The gnostic space opera rides again…
June 9, 2008
I’m noticing a resurgence of interest these days in the whole counter-initiatory, gnostic paranoia, school of analysis out on the internets these days, and I suppose that’s natural when all the bleakest wet dreams of malthusians, libertarian psychotics and primitivists all appear to unfolding on schedule.
I can’t really point the finger, because I arguably played a major role in taking this stuff to another level. At least among left wing occultists, and spiritually minded social liberals. Let’s just call it the Jeff Wells school.
To me it’s just a bit of fun. Adds some color to the otherwise gut-wrenching parade of daily tragedies and cycling through the dukkha nanas of insight practice, so let us dance around a bit.
It’s important to remember that the core feature of gnosticism, at least the branch that concerns us here, is the predominance of dualistic themes of ignorance, and knowledge, evil and good, light and darkness, etc. The more modern re constructionist tendencies in the gnostic community tend more towards something that resembles mahayanna buddhism for Christians, only without the clear practice instructions, but that’s neither here nor there.
Historically gnosticism is absolutely and unequivocally an offshoot of the hellenistic philosophies. All you have to do is look at their terminology. “demiurgos” is straight out of platonism, for example. Their cosmology is likewise straight up neo-platonism, like most early Christianity. Modern scholarship leads us to believe that jesus himself was a hellenistic philosopher, not a judaic rabbi, or an independent flowering of some kind, so there’s no reason to think gnosticism is anything but another side branch of greek thought.
Where these derivations stray is that platonism doesn’t invest in dualism, which is basically a recipe for ideological trench warfare that goes nowhere. There is only the One, also known as the Good, and anything else is only absence of the good, or of oneness. There is no opposing force. Full stop.
So really the gnostic paranoid notion of evil, or the neo-traditionalist pattern of degeneration is only a perceptual phenomenon, not an actuality. Which is a safer and saner way of dealing with this stuff: as a perceptual filter, not an ontological reality.
To me, whether or not the most wildly depraved thing in the universe actually happens or not, is an open question. What isn’t open is whether or not people think that they happen, which in and of itself opens up some rather disturbing and interesting areas of inquiry. For instance: whether or not aliens actually exist, you have a profound number of people who really do think that aliens exist and interact with them, physically. That’s not a curiosity, it’s a psychic epidemic.
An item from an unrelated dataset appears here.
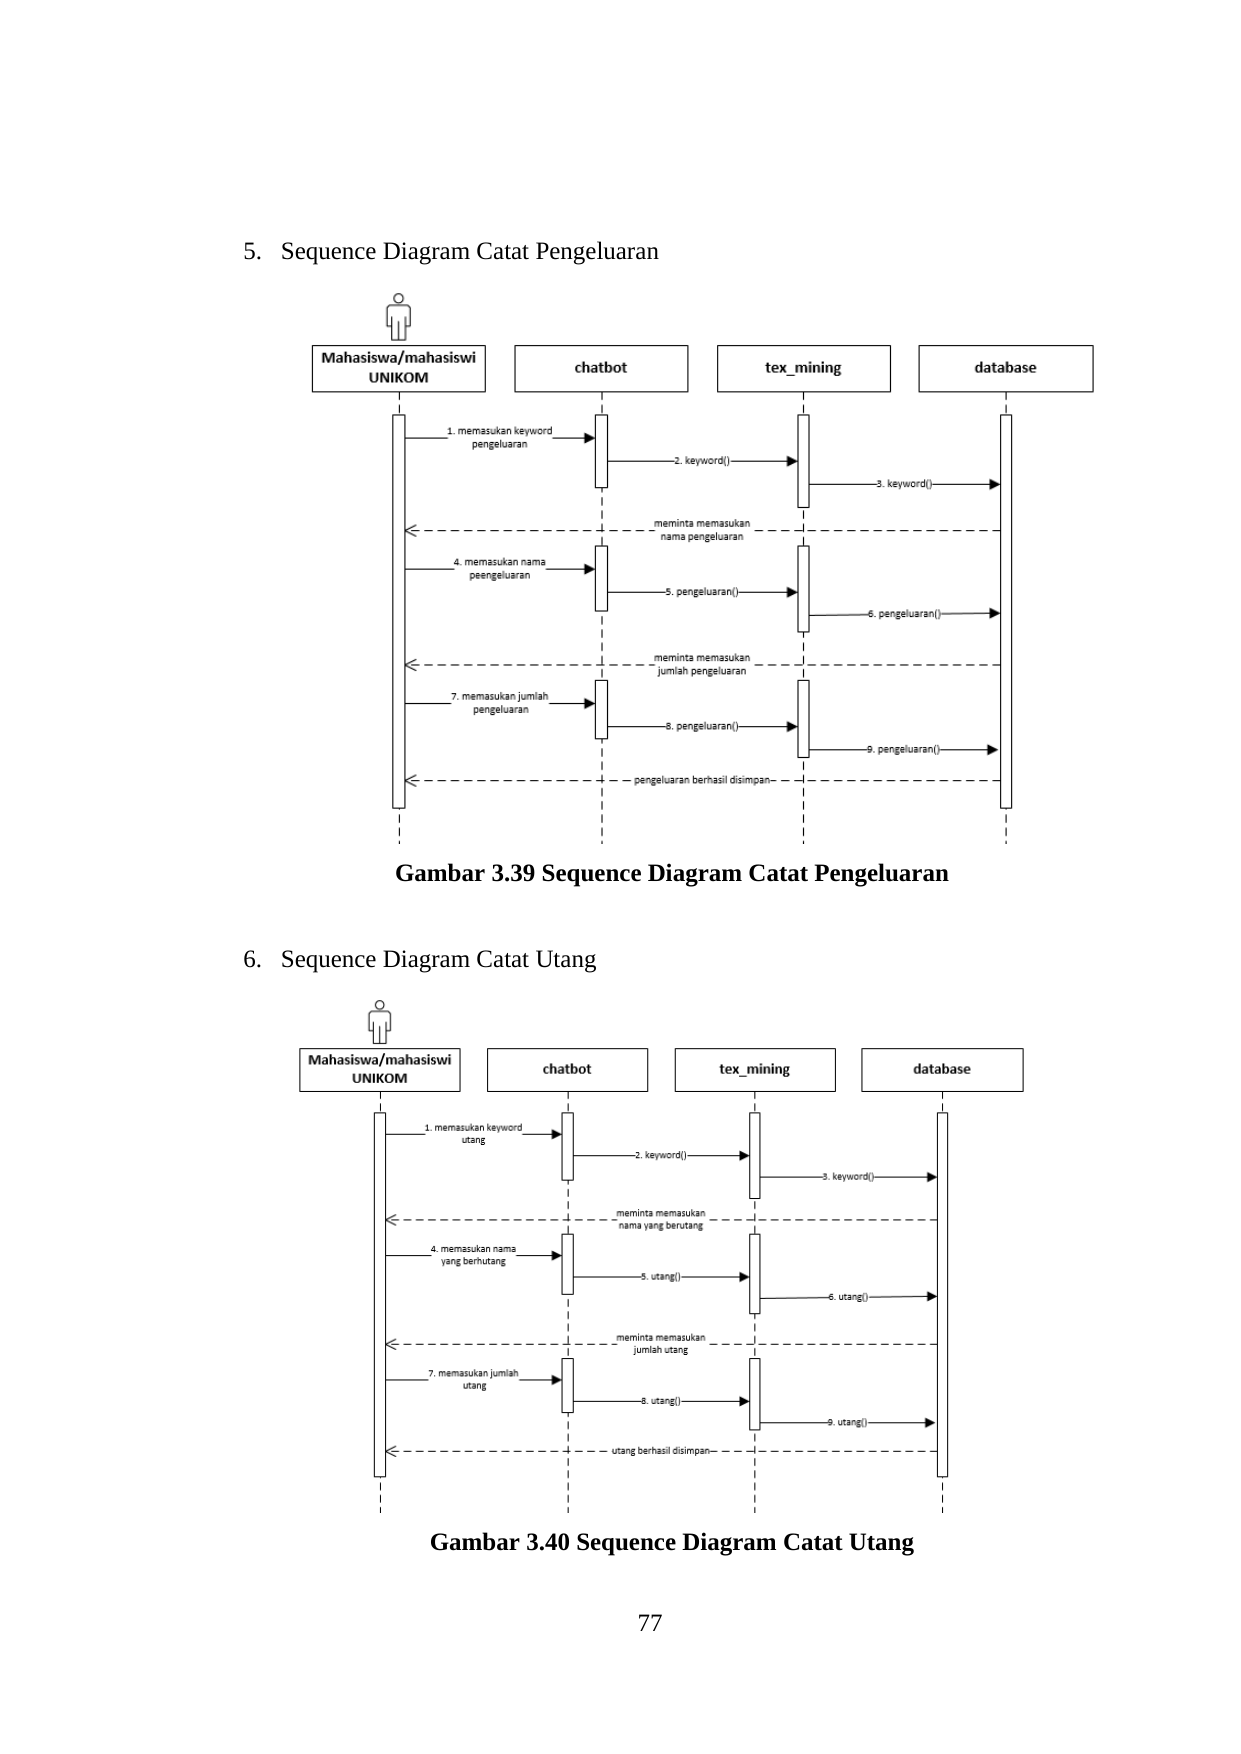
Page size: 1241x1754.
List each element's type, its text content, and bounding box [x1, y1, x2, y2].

But I’m getting ahead of myself. I thought I’d spend a little time on a more top-down view of this then you usually get, and march it down through a few layers until we get to the ground level.
So we start with the one, also known as the good. What makes things one unto themselves, and thus provides for their existence. What provides for existence is the highest good and hence the two terms are considered the same. And because it is “The One”, not “A One”, when you talk about it in this way, there is no other, and hence the one encompasses everything. Hence, everything is good. Period. It is the principle of absolute unity and non-duality.
Now, here’s where we get into gnostic territory: at some point the One decides to make something. Because it is the only thing that exists, and because it is good, it can only make something good, and can only use itself as a model for that making. It thus generates a copy of itself that will be the ‘idea in the mind of god’ that will serve as the model for creation itself, also known as the Logos, or the Word. In every case of a rational principle at work there must be intent, which requires a model for actions, or the ideal goal, thus the model must precede the copy, which in this case means the One must precede the logos, and the logos must precede the creation of the material universe.
But a funny thing happens when the one does this: because it possesses the quality known as Ousia, it is fully transparent to itself, it can turn on itself and know itself in all ways ( this is the analogous principle to mindfulness in humans) and thus can lend all of it’s features to the model, with a major and profound exception: Because as soon as there are two things, the creator and the creation, there is no longer “The One”, but rather two things that are “ones-unto-themselves”, so to that extent, neither one of them is any longer the perfect one, or likewise, the perfect good, at least when regarded in this way.
From the first perspective, nothing has actually changed, and “The One” is still the same, and indeed, the one lacks any qualities that would allow it to change in any way, as any change can only deviate from perfection. Complex eh?
So from our second perspective, there are now two things: the transcendant maker, also known as the demiurge, and the first creation, also known as the logos. Both are subordinate to the one, and can thus both be regarded as creations of the one.
So even here, at this early stage, there is no dualism, but a trinity. The One, the demiurge, and the logos. And every further step from the perfect one, no matter how perfect of a copy it is, can only be less and less a perfect good, because each new thing only introduces new division and new disunity. Just as when the one tries to reproduce itself and loses the quality of perfect oneness, because every copy can theoretically reproduce everything except that which makes a thing what is it is unto itself, every copy is slightly distorted from its model. Thus, the farther you go down this chain of perception, the less good there is.
This is where we get the illusion of evil.